Items from a data source
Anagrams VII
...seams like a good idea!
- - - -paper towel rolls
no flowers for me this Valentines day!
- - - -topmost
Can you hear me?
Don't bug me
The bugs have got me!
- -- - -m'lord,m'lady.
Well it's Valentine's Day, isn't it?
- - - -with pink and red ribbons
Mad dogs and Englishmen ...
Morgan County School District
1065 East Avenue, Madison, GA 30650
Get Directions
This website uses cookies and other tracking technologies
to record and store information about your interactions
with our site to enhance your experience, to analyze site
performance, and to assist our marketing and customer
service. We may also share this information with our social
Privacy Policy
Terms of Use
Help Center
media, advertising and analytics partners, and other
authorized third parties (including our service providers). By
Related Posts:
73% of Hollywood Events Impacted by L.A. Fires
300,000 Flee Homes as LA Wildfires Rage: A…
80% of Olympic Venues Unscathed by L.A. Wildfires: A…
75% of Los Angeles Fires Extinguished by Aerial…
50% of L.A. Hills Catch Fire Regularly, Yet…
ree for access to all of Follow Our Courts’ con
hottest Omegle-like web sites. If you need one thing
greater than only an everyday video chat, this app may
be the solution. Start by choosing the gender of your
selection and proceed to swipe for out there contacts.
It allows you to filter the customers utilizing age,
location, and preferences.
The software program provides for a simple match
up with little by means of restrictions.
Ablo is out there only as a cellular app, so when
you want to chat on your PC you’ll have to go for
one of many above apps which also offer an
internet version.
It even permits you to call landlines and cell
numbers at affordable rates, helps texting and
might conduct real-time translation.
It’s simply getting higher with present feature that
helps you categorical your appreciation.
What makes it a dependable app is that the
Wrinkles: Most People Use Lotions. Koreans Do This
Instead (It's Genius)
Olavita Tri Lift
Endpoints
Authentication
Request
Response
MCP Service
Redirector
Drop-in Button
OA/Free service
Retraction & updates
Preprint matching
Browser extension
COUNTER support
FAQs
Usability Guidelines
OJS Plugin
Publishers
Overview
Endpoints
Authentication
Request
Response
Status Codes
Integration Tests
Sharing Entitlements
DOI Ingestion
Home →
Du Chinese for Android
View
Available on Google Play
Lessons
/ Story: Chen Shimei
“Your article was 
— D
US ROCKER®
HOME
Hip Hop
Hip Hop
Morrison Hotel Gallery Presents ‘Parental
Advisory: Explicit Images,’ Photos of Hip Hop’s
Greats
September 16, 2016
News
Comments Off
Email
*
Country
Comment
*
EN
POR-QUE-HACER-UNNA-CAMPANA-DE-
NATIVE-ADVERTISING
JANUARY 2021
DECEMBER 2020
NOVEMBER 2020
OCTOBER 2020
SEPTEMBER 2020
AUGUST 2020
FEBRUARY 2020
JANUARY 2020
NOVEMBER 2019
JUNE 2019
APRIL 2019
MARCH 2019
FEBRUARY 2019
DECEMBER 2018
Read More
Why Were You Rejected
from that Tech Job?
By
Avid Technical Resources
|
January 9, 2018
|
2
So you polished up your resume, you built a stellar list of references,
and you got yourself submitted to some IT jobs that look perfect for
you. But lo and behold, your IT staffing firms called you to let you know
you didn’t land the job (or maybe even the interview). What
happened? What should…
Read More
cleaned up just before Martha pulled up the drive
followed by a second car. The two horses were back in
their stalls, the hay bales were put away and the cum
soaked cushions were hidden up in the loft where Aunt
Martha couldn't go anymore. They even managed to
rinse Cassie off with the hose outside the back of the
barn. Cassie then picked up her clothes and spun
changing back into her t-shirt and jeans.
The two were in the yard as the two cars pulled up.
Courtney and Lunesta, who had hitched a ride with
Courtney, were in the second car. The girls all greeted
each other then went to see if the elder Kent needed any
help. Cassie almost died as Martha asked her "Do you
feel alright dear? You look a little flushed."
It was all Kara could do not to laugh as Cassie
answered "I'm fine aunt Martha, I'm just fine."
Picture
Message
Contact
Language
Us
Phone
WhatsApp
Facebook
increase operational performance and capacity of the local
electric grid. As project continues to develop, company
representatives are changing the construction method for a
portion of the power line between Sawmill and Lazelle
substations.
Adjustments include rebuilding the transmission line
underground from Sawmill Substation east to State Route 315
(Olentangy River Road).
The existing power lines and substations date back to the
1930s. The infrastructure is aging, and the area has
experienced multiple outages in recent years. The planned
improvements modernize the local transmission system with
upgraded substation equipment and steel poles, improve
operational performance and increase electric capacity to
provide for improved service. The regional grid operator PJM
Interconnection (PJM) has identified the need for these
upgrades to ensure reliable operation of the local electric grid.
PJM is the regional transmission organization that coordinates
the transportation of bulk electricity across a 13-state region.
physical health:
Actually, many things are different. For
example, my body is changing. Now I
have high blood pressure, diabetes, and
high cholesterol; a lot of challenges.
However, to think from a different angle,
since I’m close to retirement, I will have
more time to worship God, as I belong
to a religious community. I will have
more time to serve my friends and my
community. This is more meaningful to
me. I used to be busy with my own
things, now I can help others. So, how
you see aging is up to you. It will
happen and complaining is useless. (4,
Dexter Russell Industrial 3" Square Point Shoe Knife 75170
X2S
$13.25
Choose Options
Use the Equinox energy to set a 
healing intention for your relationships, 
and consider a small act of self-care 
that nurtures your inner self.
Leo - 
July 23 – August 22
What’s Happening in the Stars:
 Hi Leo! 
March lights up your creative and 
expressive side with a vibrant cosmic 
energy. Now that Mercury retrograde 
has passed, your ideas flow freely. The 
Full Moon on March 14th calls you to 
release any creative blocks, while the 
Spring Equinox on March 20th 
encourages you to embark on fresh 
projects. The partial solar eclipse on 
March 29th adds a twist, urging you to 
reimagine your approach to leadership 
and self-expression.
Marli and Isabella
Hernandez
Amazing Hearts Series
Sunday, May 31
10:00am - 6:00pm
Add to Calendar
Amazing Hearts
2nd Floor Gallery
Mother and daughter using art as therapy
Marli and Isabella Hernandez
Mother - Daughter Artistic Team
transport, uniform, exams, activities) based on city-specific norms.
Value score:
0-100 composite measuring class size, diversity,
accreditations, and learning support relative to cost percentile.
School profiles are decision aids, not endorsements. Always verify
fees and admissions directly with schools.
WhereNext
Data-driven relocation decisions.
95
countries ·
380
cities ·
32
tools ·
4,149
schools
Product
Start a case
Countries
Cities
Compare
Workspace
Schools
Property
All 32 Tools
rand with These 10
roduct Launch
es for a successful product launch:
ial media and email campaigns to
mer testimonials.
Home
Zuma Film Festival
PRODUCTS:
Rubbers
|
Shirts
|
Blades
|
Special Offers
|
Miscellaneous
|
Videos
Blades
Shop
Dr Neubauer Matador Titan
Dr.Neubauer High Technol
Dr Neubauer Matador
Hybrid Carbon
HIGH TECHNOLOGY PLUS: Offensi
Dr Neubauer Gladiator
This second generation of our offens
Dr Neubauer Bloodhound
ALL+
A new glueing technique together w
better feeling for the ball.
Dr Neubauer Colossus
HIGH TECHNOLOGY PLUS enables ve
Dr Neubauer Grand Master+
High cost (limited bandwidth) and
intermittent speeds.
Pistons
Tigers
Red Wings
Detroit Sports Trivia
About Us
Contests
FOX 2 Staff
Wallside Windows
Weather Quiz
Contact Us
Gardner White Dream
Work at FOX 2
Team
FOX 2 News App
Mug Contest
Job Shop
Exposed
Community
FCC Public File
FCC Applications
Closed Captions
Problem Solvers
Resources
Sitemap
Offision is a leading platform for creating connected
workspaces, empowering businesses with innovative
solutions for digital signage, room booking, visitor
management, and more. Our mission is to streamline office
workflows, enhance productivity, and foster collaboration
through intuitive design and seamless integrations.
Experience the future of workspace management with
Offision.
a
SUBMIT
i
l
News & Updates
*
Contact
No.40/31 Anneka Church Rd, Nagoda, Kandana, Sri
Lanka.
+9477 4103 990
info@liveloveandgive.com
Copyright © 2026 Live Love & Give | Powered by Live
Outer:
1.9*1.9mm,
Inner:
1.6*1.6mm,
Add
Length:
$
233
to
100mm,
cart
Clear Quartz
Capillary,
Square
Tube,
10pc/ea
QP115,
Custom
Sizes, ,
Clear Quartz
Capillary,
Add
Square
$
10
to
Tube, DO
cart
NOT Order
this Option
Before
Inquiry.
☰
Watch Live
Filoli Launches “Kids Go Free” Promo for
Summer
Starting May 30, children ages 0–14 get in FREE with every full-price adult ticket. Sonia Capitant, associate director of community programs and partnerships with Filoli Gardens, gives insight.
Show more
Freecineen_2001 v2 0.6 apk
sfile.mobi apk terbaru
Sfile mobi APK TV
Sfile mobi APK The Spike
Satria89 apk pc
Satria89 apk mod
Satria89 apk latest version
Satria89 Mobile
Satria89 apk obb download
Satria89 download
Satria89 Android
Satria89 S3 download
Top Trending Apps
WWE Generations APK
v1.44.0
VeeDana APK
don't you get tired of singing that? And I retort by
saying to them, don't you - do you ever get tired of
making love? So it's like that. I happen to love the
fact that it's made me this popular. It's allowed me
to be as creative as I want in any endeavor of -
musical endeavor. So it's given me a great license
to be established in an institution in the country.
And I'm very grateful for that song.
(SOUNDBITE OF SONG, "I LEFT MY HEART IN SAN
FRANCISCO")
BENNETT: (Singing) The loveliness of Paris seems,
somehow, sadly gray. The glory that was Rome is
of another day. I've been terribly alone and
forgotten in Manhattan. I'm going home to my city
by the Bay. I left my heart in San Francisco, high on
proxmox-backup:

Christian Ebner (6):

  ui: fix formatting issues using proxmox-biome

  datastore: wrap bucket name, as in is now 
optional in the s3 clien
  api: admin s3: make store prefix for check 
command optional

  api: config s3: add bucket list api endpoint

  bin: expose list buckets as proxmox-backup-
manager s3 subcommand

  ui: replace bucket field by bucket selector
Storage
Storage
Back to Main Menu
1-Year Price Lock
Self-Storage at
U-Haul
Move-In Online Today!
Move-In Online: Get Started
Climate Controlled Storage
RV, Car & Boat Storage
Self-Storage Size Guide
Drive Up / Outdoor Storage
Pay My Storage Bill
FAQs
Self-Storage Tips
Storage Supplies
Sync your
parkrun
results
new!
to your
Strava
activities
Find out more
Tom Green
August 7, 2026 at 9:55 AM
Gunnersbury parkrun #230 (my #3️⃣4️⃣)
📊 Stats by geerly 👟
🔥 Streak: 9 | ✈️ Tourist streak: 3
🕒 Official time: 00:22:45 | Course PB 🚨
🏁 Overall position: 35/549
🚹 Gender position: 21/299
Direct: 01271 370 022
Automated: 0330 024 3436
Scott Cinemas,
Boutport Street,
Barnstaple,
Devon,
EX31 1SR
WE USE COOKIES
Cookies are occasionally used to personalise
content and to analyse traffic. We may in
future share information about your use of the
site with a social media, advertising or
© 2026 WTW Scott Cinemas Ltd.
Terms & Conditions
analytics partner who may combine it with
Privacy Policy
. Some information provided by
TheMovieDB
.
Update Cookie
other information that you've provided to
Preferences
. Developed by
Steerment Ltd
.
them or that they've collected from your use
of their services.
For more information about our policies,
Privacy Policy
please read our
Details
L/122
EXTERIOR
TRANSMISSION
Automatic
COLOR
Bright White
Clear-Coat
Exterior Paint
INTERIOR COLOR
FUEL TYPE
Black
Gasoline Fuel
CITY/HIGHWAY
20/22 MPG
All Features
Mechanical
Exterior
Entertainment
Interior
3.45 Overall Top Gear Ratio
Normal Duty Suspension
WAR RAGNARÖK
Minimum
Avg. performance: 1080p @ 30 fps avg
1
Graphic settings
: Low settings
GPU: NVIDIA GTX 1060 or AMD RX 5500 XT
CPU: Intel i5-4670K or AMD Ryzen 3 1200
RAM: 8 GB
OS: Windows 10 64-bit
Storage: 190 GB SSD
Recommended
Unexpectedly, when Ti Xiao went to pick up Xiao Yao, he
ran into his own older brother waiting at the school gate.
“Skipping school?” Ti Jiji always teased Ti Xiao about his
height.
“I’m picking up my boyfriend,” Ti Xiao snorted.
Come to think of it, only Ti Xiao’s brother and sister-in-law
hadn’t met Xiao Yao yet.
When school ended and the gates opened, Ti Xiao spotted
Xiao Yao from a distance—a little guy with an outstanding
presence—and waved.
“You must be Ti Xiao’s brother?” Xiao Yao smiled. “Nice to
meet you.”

◆ Work task ◆
Please give an exact copy of the entries above, from the line with "from that Tech Job?" down to the line with "followed by a", inclusive, and nothing else.

◆ Solution ◆
from that Tech Job?
By
Avid Technical Resources
|
January 9, 2018
|
2
So you polished up your resume, you built a stellar list of references,
and you got yourself submitted to some IT jobs that look perfect for
you. But lo and behold, your IT staffing firms called you to let you know
you didn’t land the job (or maybe even the interview). What
happened? What should…
Read More
cleaned up just before Martha pulled up the drive
followed by a second car. The two horses were back in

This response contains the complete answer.